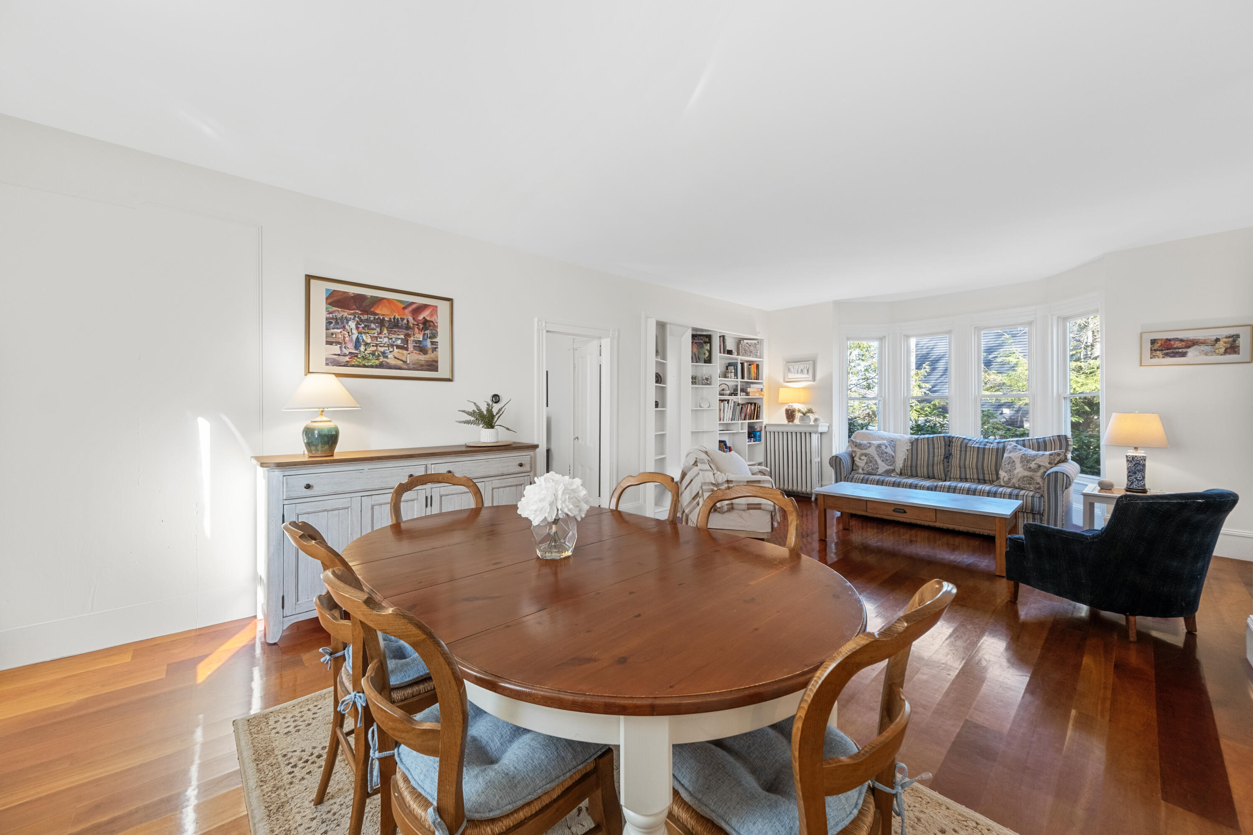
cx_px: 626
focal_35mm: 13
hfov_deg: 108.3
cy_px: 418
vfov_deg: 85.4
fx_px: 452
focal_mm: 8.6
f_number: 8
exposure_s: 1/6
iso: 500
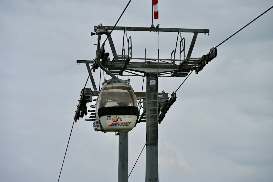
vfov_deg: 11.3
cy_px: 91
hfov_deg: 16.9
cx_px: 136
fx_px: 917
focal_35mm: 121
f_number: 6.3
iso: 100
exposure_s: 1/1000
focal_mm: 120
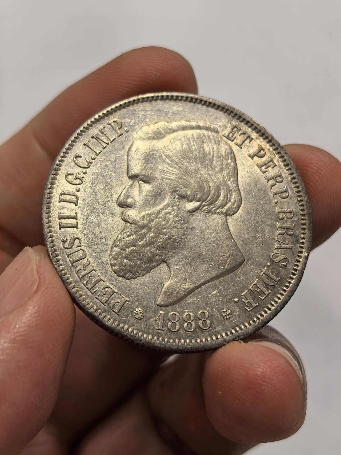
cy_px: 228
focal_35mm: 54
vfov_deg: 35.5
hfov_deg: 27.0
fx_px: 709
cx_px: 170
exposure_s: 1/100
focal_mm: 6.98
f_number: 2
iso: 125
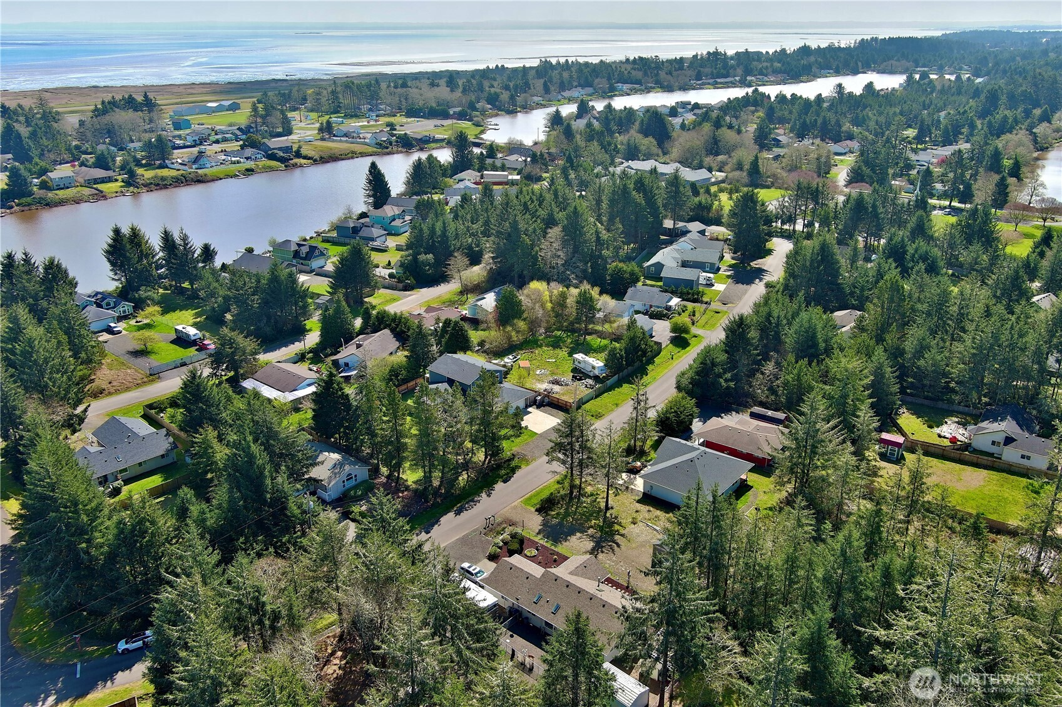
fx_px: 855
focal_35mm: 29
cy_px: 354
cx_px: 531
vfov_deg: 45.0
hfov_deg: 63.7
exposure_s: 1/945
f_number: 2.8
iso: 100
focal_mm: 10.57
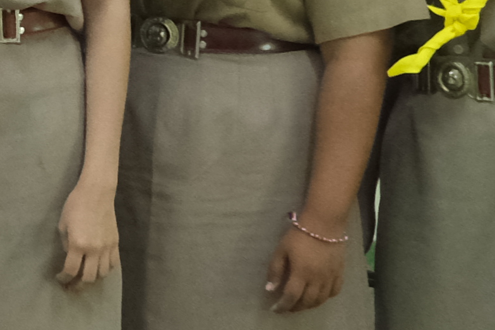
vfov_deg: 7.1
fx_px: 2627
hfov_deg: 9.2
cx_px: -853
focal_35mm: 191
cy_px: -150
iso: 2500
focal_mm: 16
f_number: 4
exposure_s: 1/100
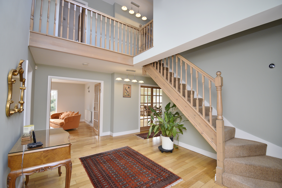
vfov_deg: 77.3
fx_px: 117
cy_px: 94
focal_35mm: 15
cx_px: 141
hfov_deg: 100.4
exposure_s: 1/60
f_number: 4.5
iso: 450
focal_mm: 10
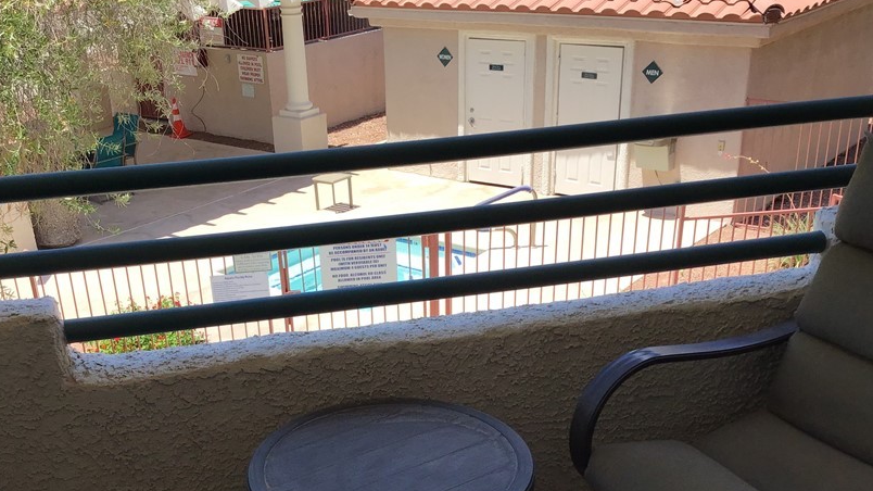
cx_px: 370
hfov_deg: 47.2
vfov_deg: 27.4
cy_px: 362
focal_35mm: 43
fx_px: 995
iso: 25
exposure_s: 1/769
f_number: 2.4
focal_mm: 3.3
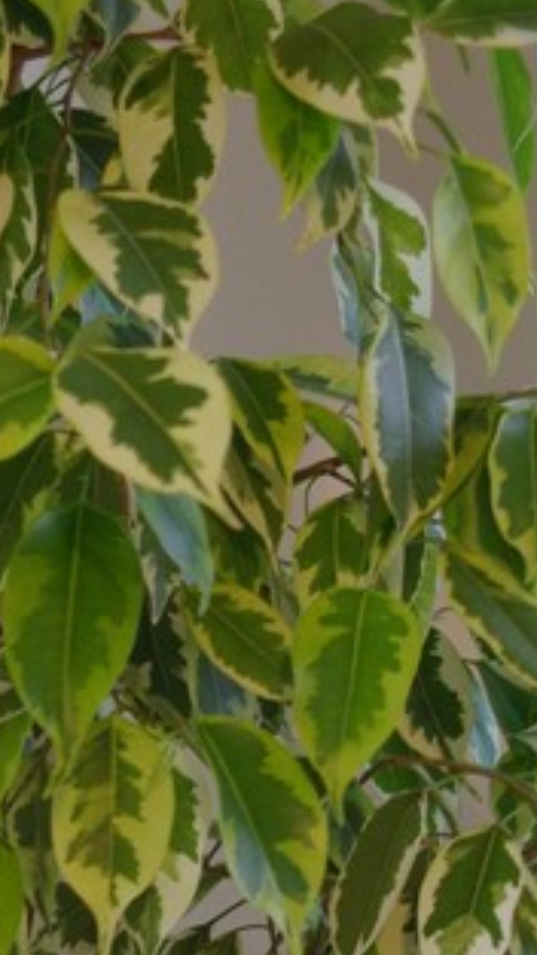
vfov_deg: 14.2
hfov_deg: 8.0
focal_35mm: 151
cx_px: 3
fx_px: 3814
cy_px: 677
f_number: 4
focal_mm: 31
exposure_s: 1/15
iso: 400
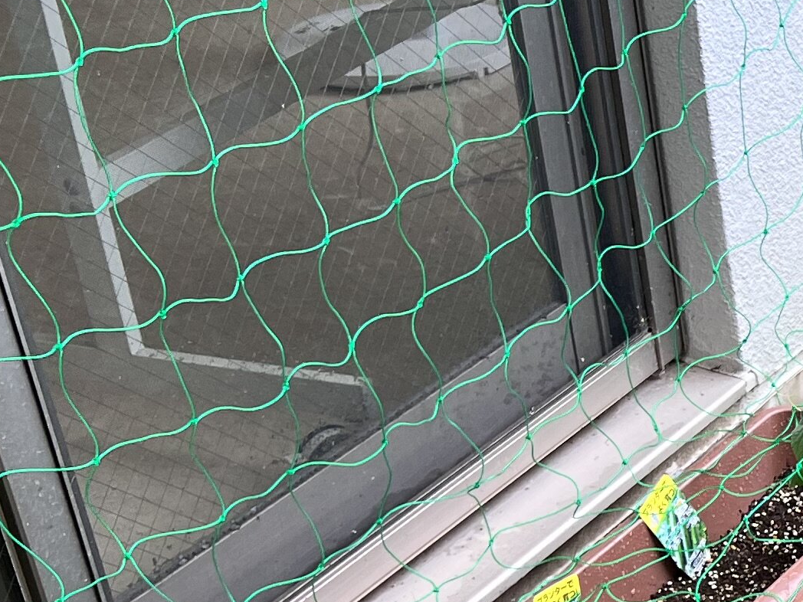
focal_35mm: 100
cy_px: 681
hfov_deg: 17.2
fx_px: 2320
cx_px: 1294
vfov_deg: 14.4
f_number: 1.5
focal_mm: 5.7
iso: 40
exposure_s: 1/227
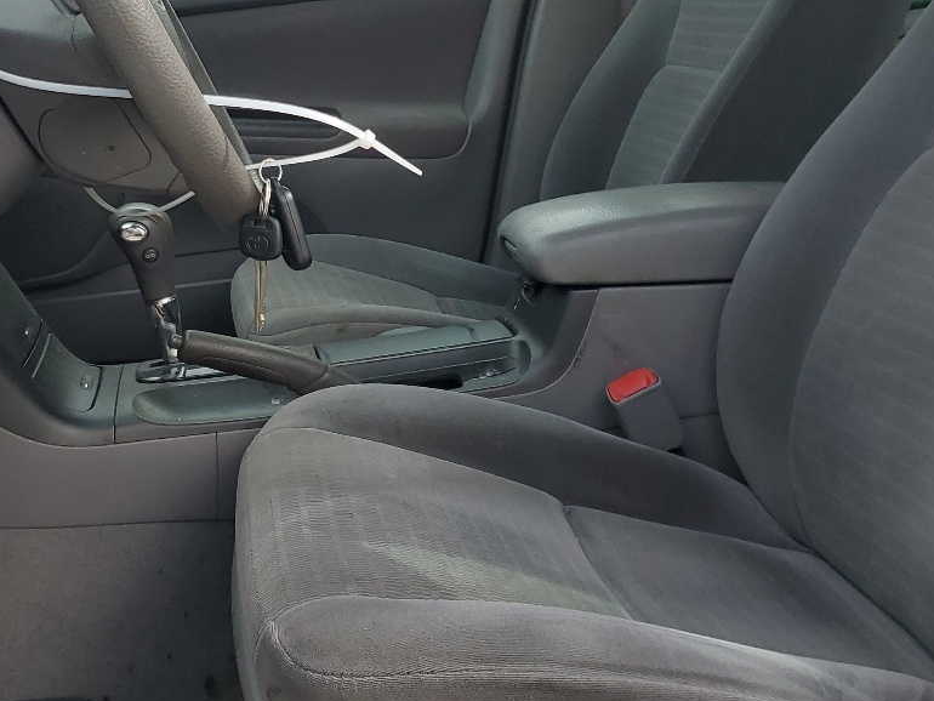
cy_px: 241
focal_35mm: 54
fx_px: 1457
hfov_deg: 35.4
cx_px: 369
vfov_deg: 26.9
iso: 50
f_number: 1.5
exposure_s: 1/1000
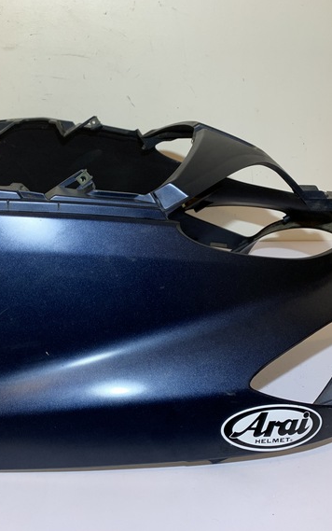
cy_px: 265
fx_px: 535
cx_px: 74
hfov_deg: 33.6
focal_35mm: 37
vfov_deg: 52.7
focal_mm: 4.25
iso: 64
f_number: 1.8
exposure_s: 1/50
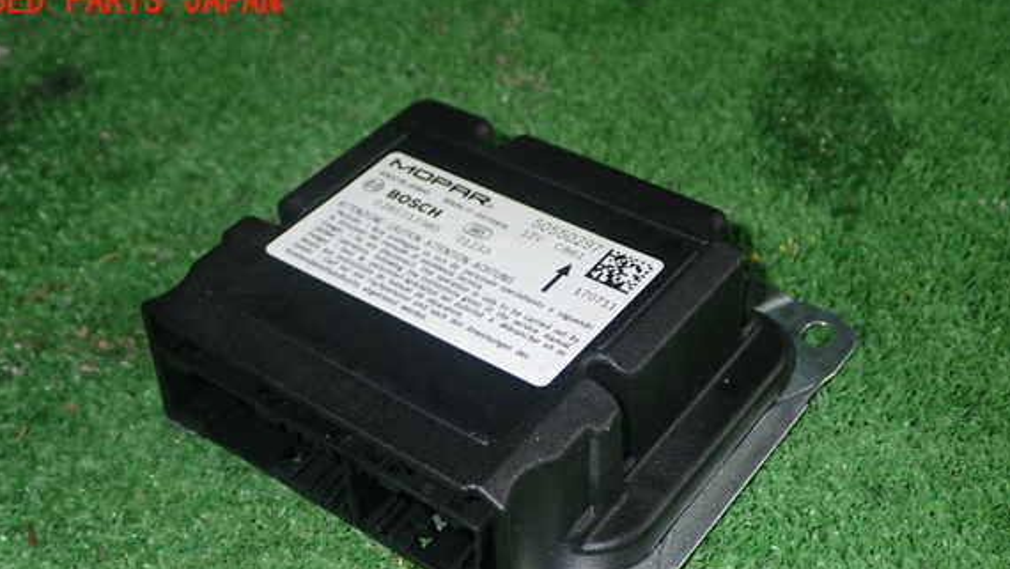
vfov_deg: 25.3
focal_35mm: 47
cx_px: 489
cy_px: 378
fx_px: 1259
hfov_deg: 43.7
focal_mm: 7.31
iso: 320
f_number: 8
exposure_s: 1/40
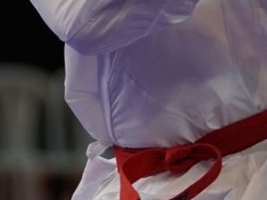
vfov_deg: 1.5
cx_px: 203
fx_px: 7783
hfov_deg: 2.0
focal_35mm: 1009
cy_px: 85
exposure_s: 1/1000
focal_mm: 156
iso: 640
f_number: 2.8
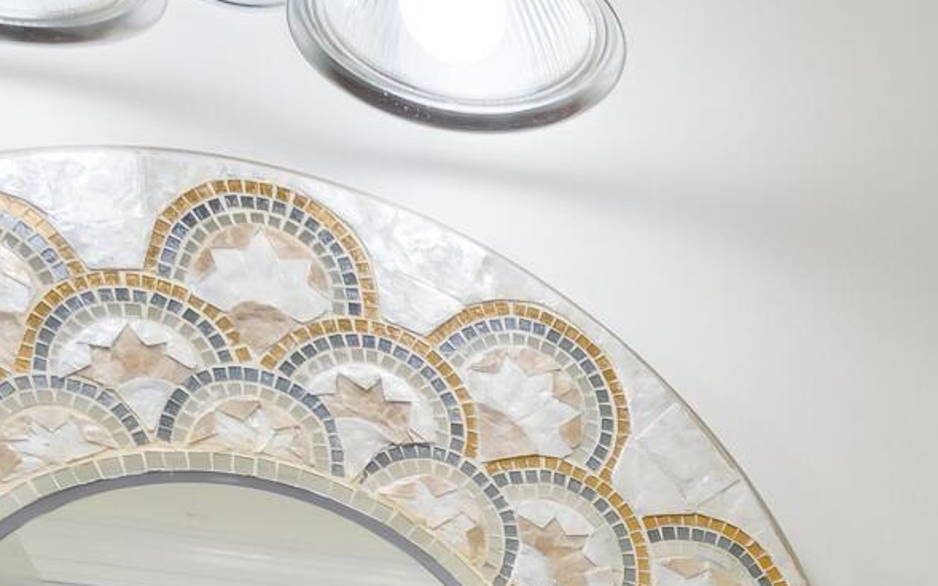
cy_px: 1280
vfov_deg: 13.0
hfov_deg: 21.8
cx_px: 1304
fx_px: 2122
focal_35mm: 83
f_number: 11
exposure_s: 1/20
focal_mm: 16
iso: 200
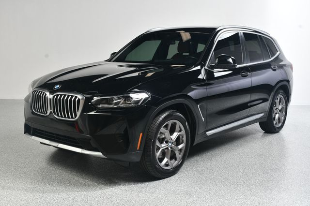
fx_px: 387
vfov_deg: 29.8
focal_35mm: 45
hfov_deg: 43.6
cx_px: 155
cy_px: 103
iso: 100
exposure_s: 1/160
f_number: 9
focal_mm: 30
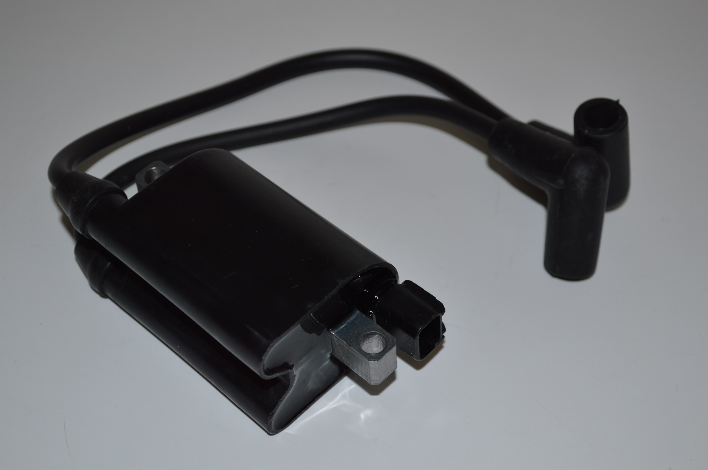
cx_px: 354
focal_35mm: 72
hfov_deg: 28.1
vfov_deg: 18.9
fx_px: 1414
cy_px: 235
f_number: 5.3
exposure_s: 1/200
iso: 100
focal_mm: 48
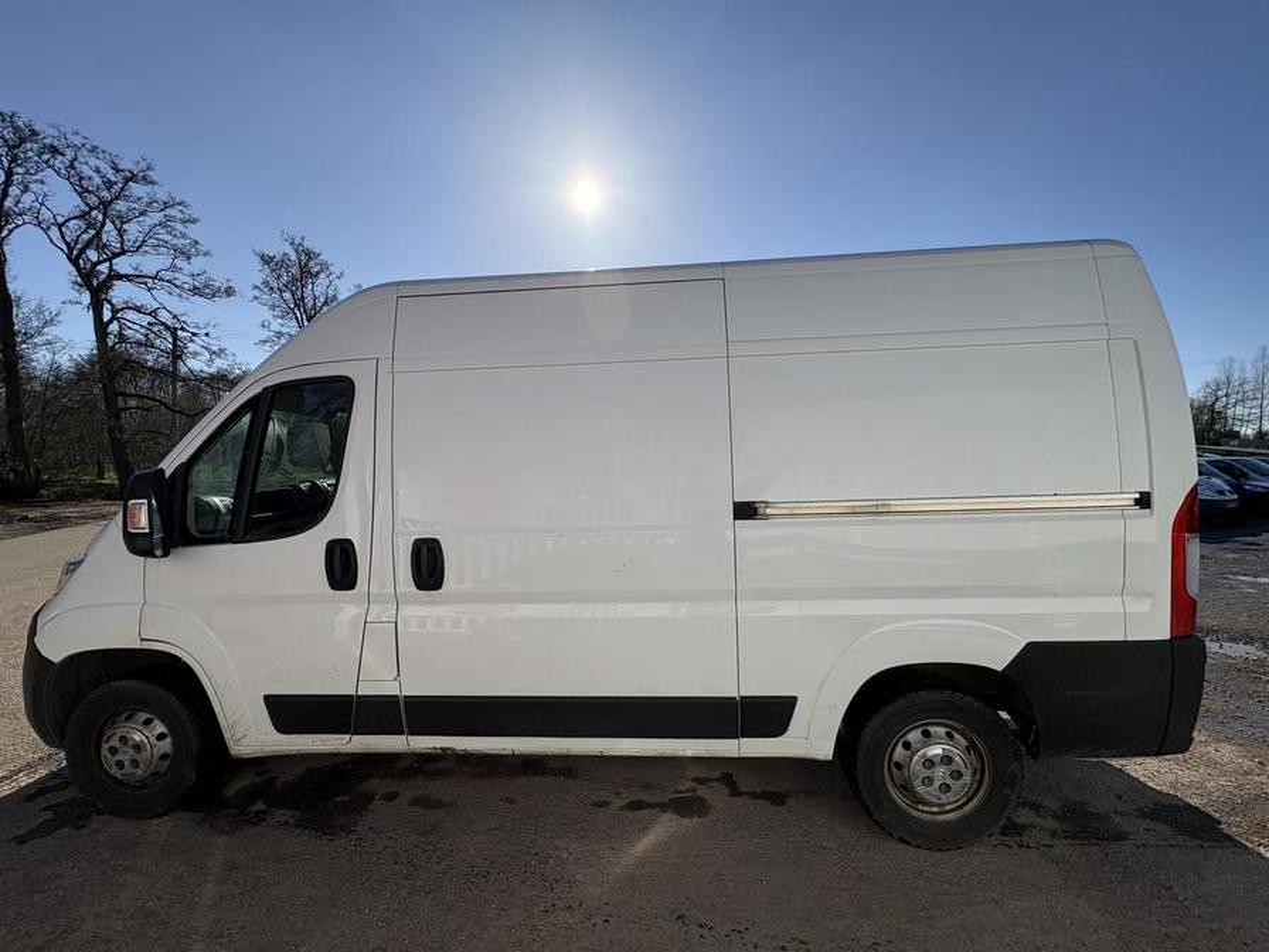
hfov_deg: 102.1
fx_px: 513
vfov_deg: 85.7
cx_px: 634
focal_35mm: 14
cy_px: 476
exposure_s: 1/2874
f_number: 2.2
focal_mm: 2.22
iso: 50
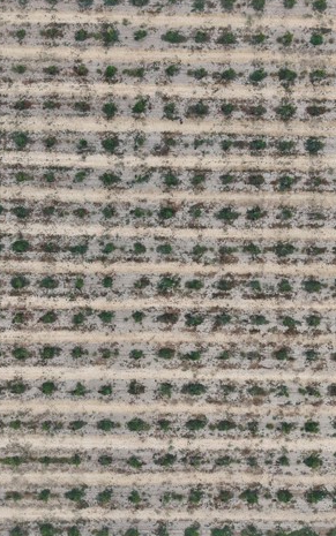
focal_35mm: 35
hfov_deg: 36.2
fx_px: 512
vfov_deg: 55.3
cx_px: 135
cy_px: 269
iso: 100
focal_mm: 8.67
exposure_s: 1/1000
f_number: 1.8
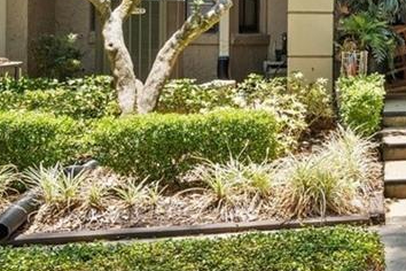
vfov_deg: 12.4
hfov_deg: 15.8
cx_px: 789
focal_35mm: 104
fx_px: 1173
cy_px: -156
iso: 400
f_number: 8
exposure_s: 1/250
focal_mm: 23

----------------

**What is required:**
Using the material above, return every line exactly as it appears, minus the pictures.

**Output of the task:**
cx_px: 626
focal_35mm: 13
hfov_deg: 108.3
cy_px: 418
vfov_deg: 85.4
fx_px: 452
focal_mm: 8.6
f_number: 8
exposure_s: 1/6
iso: 500
vfov_deg: 11.3
cy_px: 91
hfov_deg: 16.9
cx_px: 136
fx_px: 917
focal_35mm: 121
f_number: 6.3
iso: 100
exposure_s: 1/1000
focal_mm: 120
cy_px: 228
focal_35mm: 54
vfov_deg: 35.5
hfov_deg: 27.0
fx_px: 709
cx_px: 170
exposure_s: 1/100
focal_mm: 6.98
f_number: 2
iso: 125
fx_px: 855
focal_35mm: 29
cy_px: 354
cx_px: 531
vfov_deg: 45.0
hfov_deg: 63.7
exposure_s: 1/945
f_number: 2.8
iso: 100
focal_mm: 10.57
vfov_deg: 7.1
fx_px: 2627
hfov_deg: 9.2
cx_px: -853
focal_35mm: 191
cy_px: -150
iso: 2500
focal_mm: 16
f_number: 4
exposure_s: 1/100
vfov_deg: 77.3
fx_px: 117
cy_px: 94
focal_35mm: 15
cx_px: 141
hfov_deg: 100.4
exposure_s: 1/60
f_number: 4.5
iso: 450
focal_mm: 10
cx_px: 370
hfov_deg: 47.2
vfov_deg: 27.4
cy_px: 362
focal_35mm: 43
fx_px: 995
iso: 25
exposure_s: 1/769
f_number: 2.4
focal_mm: 3.3
vfov_deg: 14.2
hfov_deg: 8.0
focal_35mm: 151
cx_px: 3
fx_px: 3814
cy_px: 677
f_number: 4
focal_mm: 31
exposure_s: 1/15
iso: 400
focal_35mm: 100
cy_px: 681
hfov_deg: 17.2
fx_px: 2320
cx_px: 1294
vfov_deg: 14.4
f_number: 1.5
focal_mm: 5.7
iso: 40
exposure_s: 1/227
cy_px: 241
focal_35mm: 54
fx_px: 1457
hfov_deg: 35.4
cx_px: 369
vfov_deg: 26.9
iso: 50
f_number: 1.5
exposure_s: 1/1000
cy_px: 265
fx_px: 535
cx_px: 74
hfov_deg: 33.6
focal_35mm: 37
vfov_deg: 52.7
focal_mm: 4.25
iso: 64
f_number: 1.8
exposure_s: 1/50
vfov_deg: 25.3
focal_35mm: 47
cx_px: 489
cy_px: 378
fx_px: 1259
hfov_deg: 43.7
focal_mm: 7.31
iso: 320
f_number: 8
exposure_s: 1/40
vfov_deg: 1.5
cx_px: 203
fx_px: 7783
hfov_deg: 2.0
focal_35mm: 1009
cy_px: 85
exposure_s: 1/1000
focal_mm: 156
iso: 640
f_number: 2.8
cy_px: 1280
vfov_deg: 13.0
hfov_deg: 21.8
cx_px: 1304
fx_px: 2122
focal_35mm: 83
f_number: 11
exposure_s: 1/20
focal_mm: 16
iso: 200
fx_px: 387
vfov_deg: 29.8
focal_35mm: 45
hfov_deg: 43.6
cx_px: 155
cy_px: 103
iso: 100
exposure_s: 1/160
f_number: 9
focal_mm: 30
cx_px: 354
focal_35mm: 72
hfov_deg: 28.1
vfov_deg: 18.9
fx_px: 1414
cy_px: 235
f_number: 5.3
exposure_s: 1/200
iso: 100
focal_mm: 48
hfov_deg: 102.1
fx_px: 513
vfov_deg: 85.7
cx_px: 634
focal_35mm: 14
cy_px: 476
exposure_s: 1/2874
f_number: 2.2
focal_mm: 2.22
iso: 50
focal_35mm: 35
hfov_deg: 36.2
fx_px: 512
vfov_deg: 55.3
cx_px: 135
cy_px: 269
iso: 100
focal_mm: 8.67
exposure_s: 1/1000
f_number: 1.8
vfov_deg: 12.4
hfov_deg: 15.8
cx_px: 789
focal_35mm: 104
fx_px: 1173
cy_px: -156
iso: 400
f_number: 8
exposure_s: 1/250
focal_mm: 23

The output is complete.